9:00 am: Preparing for the snowpocalypse with coffee

9:15 am: Probability II: Random Variables, Distributions, Expectation, Variance

• With a break or two in-between topics.

11:00 am: Linear Regression, Evaluation, and Model Selection

• With a break or two in-between topics.

12:15 pm: Model Selection 2 and Regularization

1:30 pm: Start on Challenges, or start to head home

2:00 pm: The sky is falling! The sky is falling! No school this afternoon, and no school tomorrow either.

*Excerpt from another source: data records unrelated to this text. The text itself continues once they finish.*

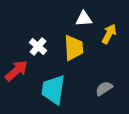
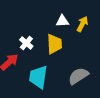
yellow arrow: (109, 34) -> (82, 24), moved
gray semicircle: (104, 88) -> (78, 76), size x1.5

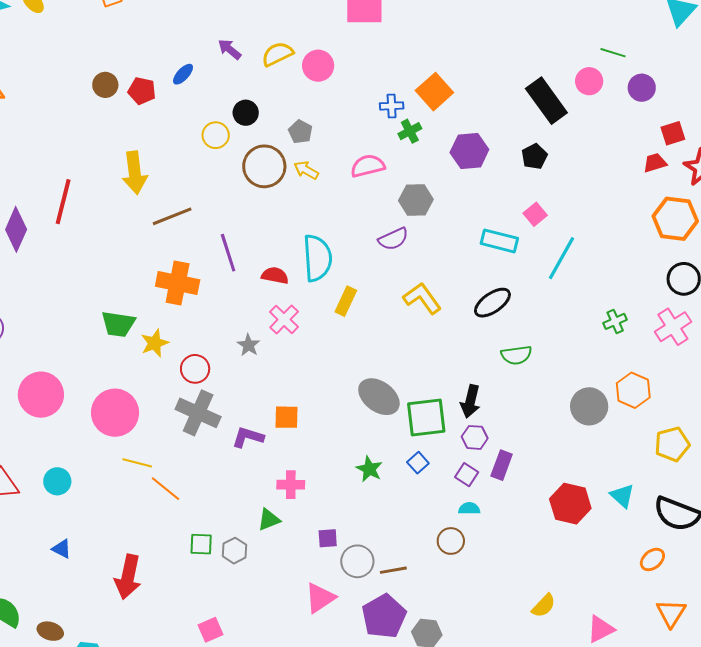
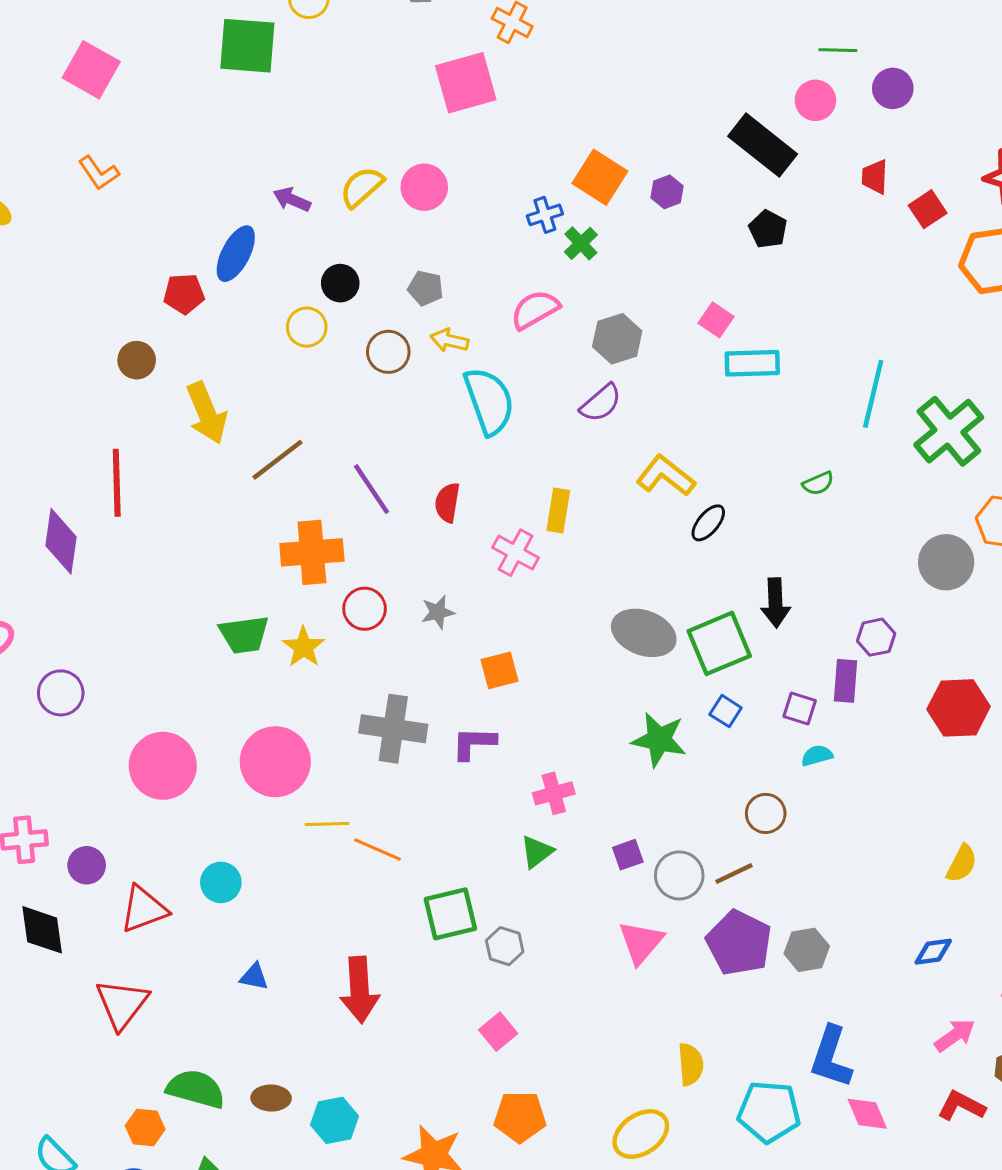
blue ellipse: (183, 74) -> (236, 254), size x1.6
brown circle: (105, 85) -> (137, 360), moved
red square: (673, 133) -> (928, 209), moved
purple hexagon: (469, 151) -> (667, 192), moved, size x0.6
red trapezoid: (655, 163) -> (875, 177), moved, turned -55
brown circle: (264, 166) -> (388, 352), size x0.7
pink square: (535, 214) -> (716, 320), moved
cyan semicircle: (317, 258) -> (489, 401), moved
cyan line: (561, 258) -> (873, 394), moved
red semicircle: (275, 275) -> (447, 503), turned -76
black ellipse: (492, 303) -> (708, 523), moved, size x0.7
pink cross: (284, 319) -> (516, 553), moved
green cross: (615, 321) -> (949, 431), size x2.0
gray star: (249, 345) -> (438, 612), turned -30
green semicircle: (516, 355) -> (818, 483), moved, size x0.7
red circle: (195, 369) -> (365, 609), moved
orange square: (287, 417) -> (499, 670), moved
purple hexagon: (475, 437) -> (876, 637), moved
green star: (369, 469) -> (659, 740), size x1.4
brown circle: (451, 541) -> (766, 813), moved
green square: (201, 544) -> (450, 914), size x1.5
gray hexagon: (235, 551) -> (505, 946), moved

### Lecture Notes and Challenges

w3d1_Linear_Regression.pdf (1.6 MB)

#### Linear Regression Challenges 2

##### Challenge 1

Fit a model to your data. Now you know the coeeficients (the beta values).
Write a python function to simulate outcomes.
(The sigma of the normal noise distribution will be the std deviation of the residuals.) For the same observed input variables, simulate the outcome. Plot the observed data and the simulated data.

##### Challenge 2

Generate (fake) data that is linearly related to log(x). Basically write an underlying model just like in challenge 1, but instead of a fitted model, you are making this model up. It is of the form B0 + B1log(x) + epsilon. You are making up the parameters. Simulate some data from this model. Then fit two models to it: a) quadratic [second degree polynomial] b) logarithmic [log(x)] (the second one should fit really well, since it has the same form as the underlying model!)

##### Challenge 3

Fit a model to your training set. Calculate mean squared error on your training set. Then calculate it on your test set. (You can use sklearn.metrics.mean_squared_error )

##### Challenge 4

For one continuous feature (like budget, choose one that strongly affects the outcome), try polynomial fits from 0th (just constant) to 7th order (highest term x^7). Over the x axis of model degree (8 points), plot: a) training error b) test error c) R squared d) AIC

##### Challenge 5

Fit a model to only the first 5 of your data points (m=5). Then to first 10 (m=10). Then to first 15 (m=15). In this manner, keep fitting until you fit your entire training set. For each step, calculate the training error and the test error. Plot both (in the same plot) over m. This is called a learning curve.